DADE CITY — The beige home has no roof, no interior walls and a small tree growing out of the concrete floor where the bathroom once stood.
The city wants to demolish the building. Yvonne Trueblood Barker, 55, wants to save it.
Her father built the Tuskeegee Avenue home in 1960 as rental property. He died in 1998. About five years later, the last tenant moved out and the house slowly crumbled away.
Barker daydreamed with her son and daughter, both in their 30s, about fixing up the home and renting it out again. She bought the home and two others on the lot from her mother for $10 in 2007, according to county records.
"It was just a sentimental thing for me and my children," she said.
But the dreams never materialized, and in April, Barker received a certified letter from the city stating that the house was unsafe and needed to be demolished.
Tonight, she will ask the Dade City commission not to tear down her father's home.
"I feel very sad," Barker said Monday. "But then I also have to realize that it was my procrastination that got me here."
Barker lives about 2 miles away from the shell of a house and works full time for the state.

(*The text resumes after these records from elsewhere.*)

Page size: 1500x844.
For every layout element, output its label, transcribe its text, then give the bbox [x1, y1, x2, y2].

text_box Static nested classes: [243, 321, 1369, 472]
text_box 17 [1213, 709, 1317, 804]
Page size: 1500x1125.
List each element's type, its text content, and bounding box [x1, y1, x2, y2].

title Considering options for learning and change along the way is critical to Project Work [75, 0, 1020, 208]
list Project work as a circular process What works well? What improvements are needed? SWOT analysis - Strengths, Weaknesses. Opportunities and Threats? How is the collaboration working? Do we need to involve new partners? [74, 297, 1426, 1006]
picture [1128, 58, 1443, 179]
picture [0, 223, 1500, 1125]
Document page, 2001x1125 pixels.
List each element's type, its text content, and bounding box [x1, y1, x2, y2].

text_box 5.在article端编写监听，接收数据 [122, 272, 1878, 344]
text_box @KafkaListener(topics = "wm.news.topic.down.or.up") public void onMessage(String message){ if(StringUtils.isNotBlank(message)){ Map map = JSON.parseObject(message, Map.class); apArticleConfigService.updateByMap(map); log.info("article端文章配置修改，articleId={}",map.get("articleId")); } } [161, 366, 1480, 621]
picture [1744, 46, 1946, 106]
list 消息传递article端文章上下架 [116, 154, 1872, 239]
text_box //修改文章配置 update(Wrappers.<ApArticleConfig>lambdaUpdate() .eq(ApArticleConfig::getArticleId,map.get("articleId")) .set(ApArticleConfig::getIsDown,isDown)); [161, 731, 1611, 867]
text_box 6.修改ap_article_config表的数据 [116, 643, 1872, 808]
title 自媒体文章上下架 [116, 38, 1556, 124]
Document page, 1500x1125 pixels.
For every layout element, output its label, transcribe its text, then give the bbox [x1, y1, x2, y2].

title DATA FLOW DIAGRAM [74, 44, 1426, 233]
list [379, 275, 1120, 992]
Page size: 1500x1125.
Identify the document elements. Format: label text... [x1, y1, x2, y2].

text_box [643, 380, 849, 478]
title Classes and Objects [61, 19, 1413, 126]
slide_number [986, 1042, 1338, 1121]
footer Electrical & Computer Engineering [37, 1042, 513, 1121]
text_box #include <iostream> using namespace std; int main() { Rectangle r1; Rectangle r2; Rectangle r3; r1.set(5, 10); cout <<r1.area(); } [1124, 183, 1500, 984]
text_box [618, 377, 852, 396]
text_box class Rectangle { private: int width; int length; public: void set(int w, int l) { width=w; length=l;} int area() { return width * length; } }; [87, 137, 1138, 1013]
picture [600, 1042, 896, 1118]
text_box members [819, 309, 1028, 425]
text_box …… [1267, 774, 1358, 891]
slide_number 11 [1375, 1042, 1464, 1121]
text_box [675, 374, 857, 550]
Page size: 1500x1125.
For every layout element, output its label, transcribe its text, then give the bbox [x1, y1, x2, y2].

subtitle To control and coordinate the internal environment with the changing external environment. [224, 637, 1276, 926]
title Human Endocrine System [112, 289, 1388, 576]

She also moonlights at Wal-Mart and takes care of her 84-year-old mother.
When it came time to fix up her father's old house, Barker always had something else to do.
"I kept saying, 'We got time,' " she said. "We didn't have as much time as we thought."
The years passed.
About three months ago, city officials spotted the dilapidated building.
In Dade City, a home usually qualifies for demolition if the estimated cost of repairs are more than half the building's value after the repairs are performed. For the home on Tuskeegee Avenue, the decision to demolish was easy.
"There's nothing left but four walls and a concrete slab," said Robert Youmans, Dade City's building official.
He doesn't have an estimate for the cost of repairs necessary to bring the home up to code, but he imagines it would be "astronomical."
Barker said she's ready to pay for all the repairs, or the cost of the demolition if that's the commission's decision. For her, the important thing is keeping the plot of land.
No matter what happens, Barker says she does not regret buying the home from her mother 11 years ago.
"Even if it's decided that it has to be knocked down, the property still belongs to my family," she said. "It's something my mother and father owned. I have no regrets. I will cherish that land."